Your goal → Every line below must come back exactly as it stands, with the images omitted.

● ● ● ●

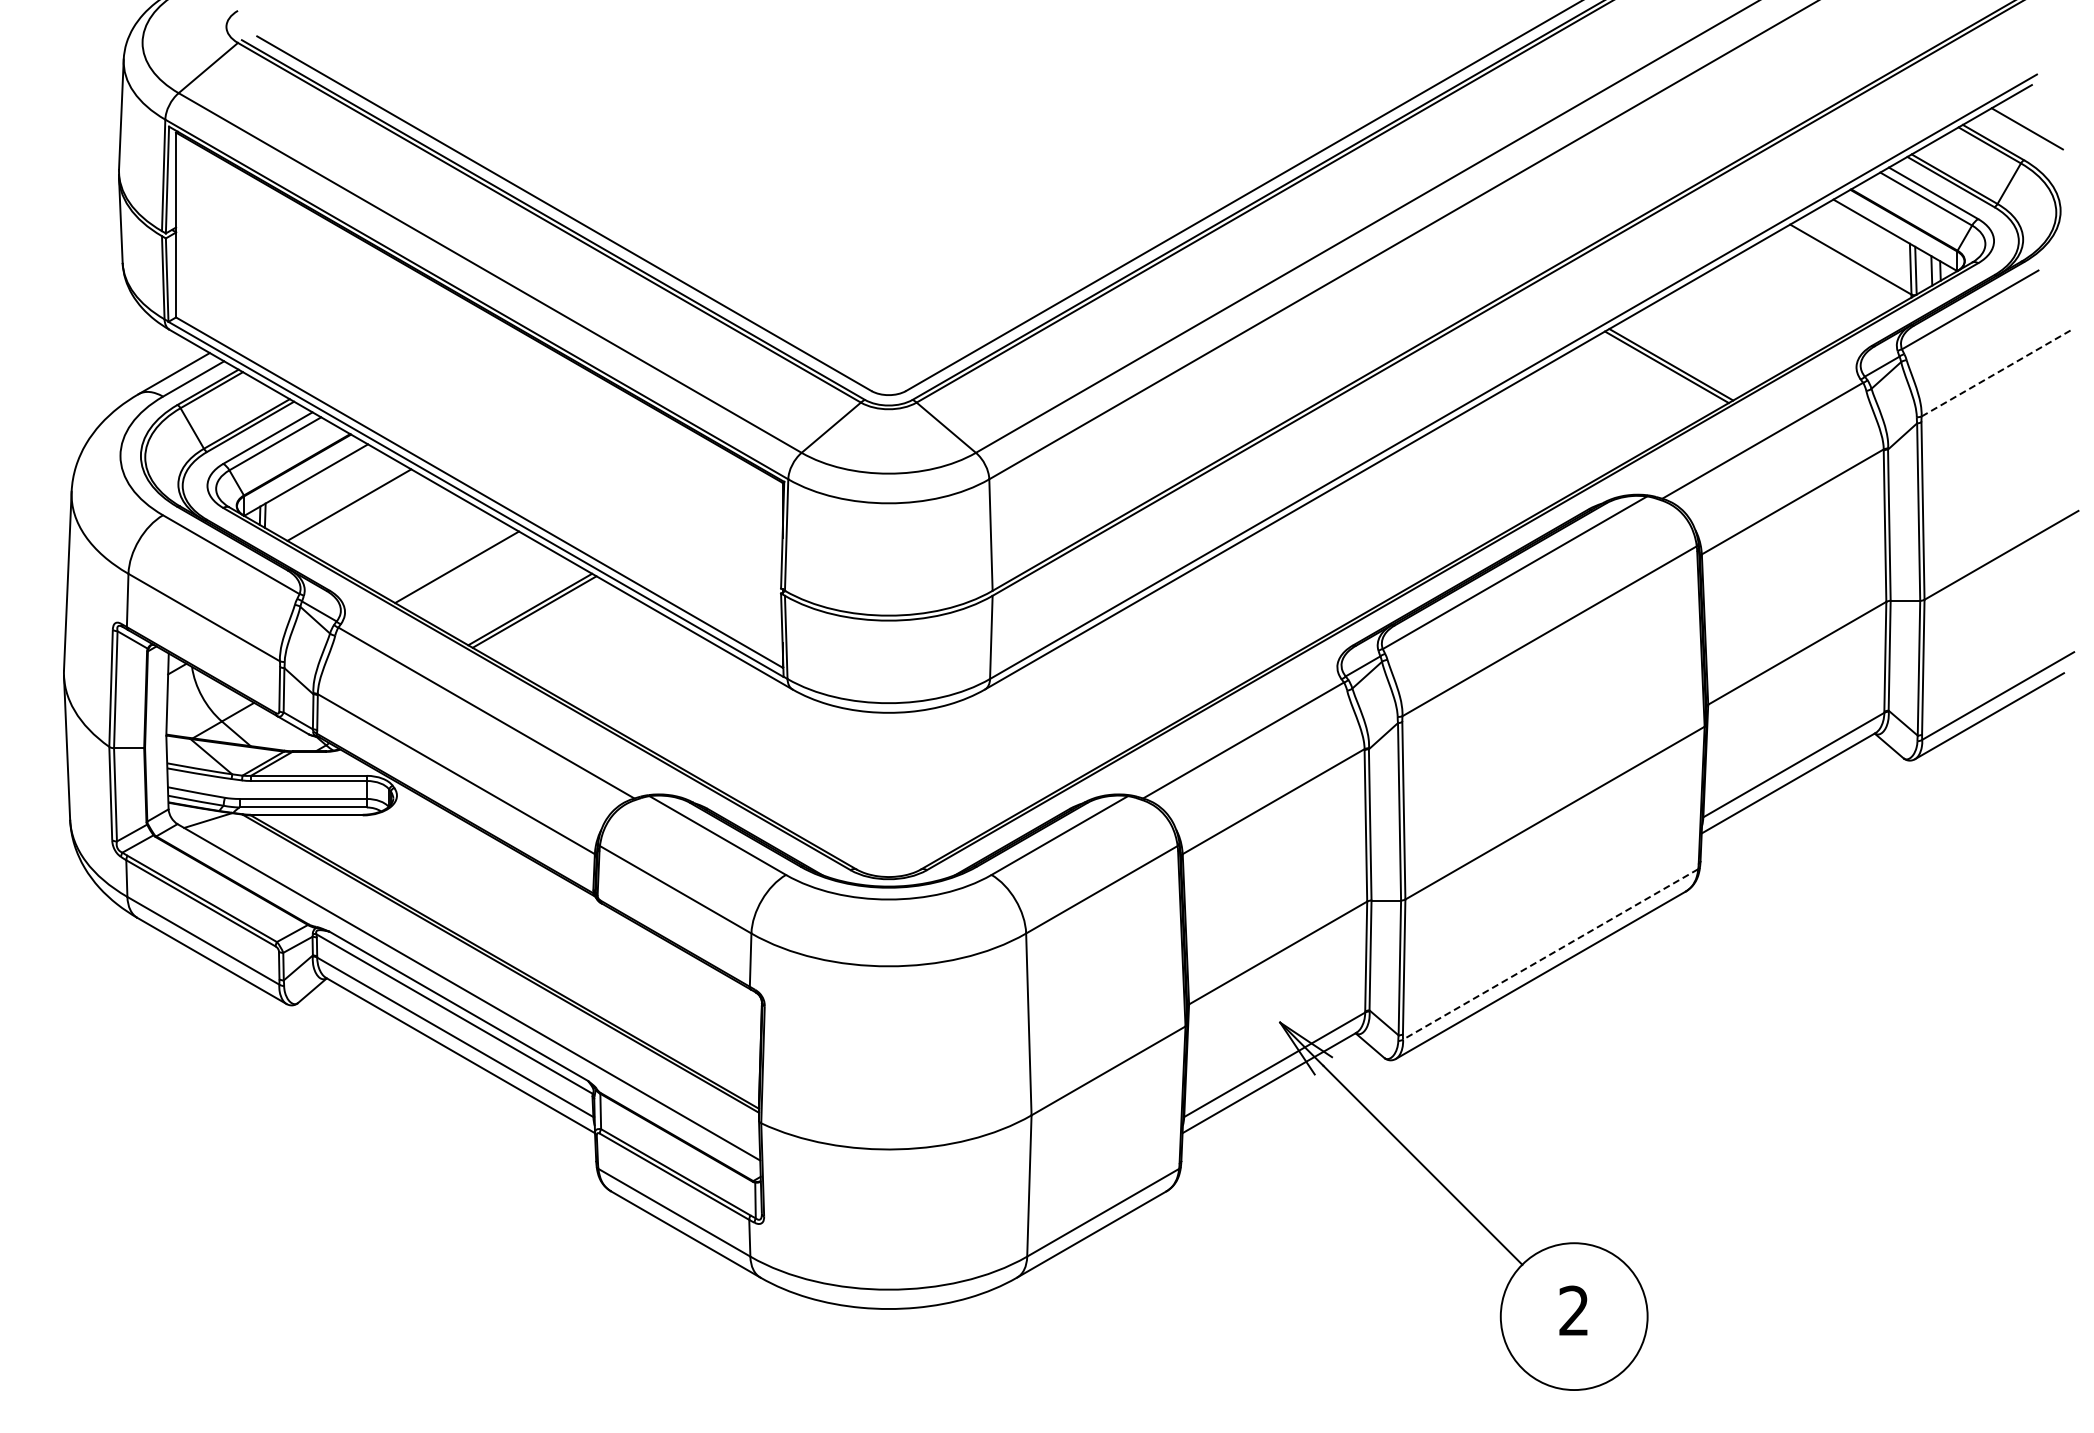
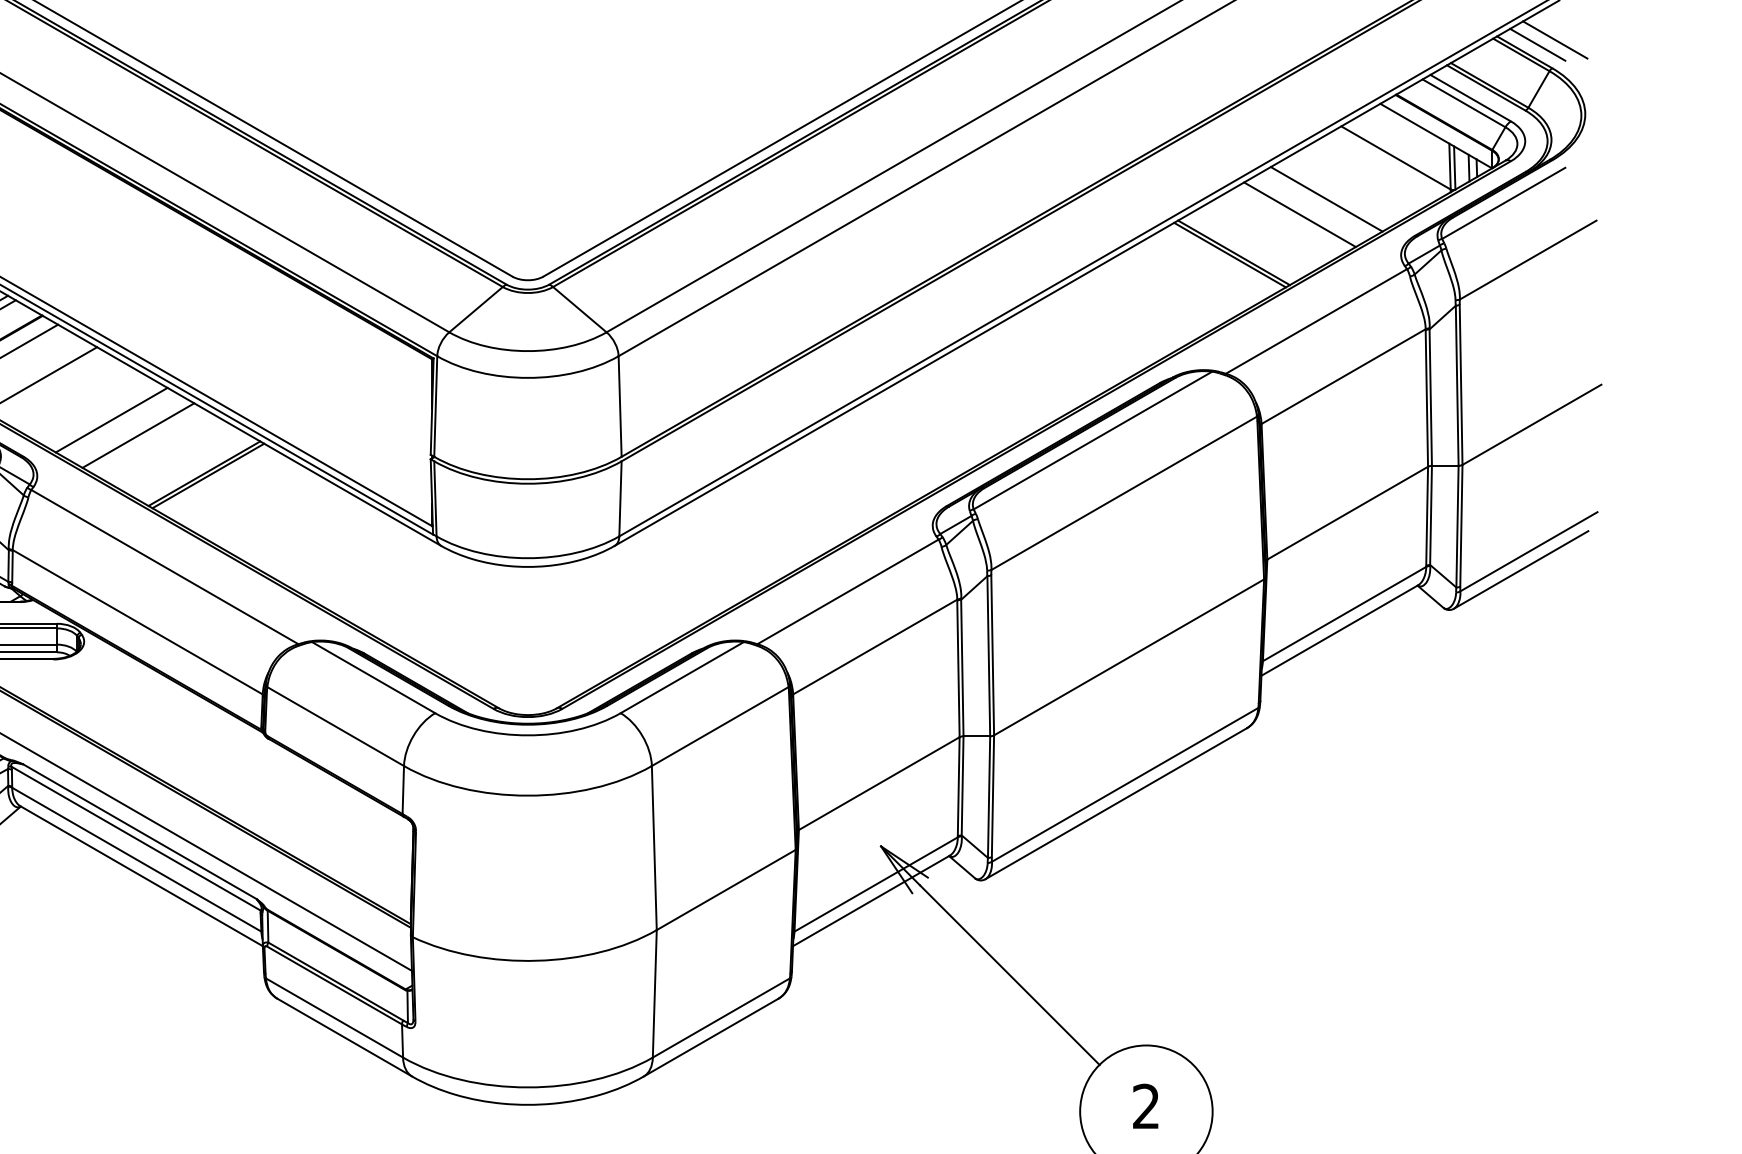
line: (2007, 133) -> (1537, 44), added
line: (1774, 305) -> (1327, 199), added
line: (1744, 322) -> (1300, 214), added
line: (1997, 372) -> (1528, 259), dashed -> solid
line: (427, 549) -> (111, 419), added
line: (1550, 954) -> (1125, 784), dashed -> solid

● ● ● ●

Response area →
line: (2007, 133) -> (1537, 44), added
line: (1774, 305) -> (1327, 199), added
line: (1744, 322) -> (1300, 214), added
line: (1997, 372) -> (1528, 259), dashed -> solid
line: (427, 549) -> (111, 419), added
line: (1550, 954) -> (1125, 784), dashed -> solid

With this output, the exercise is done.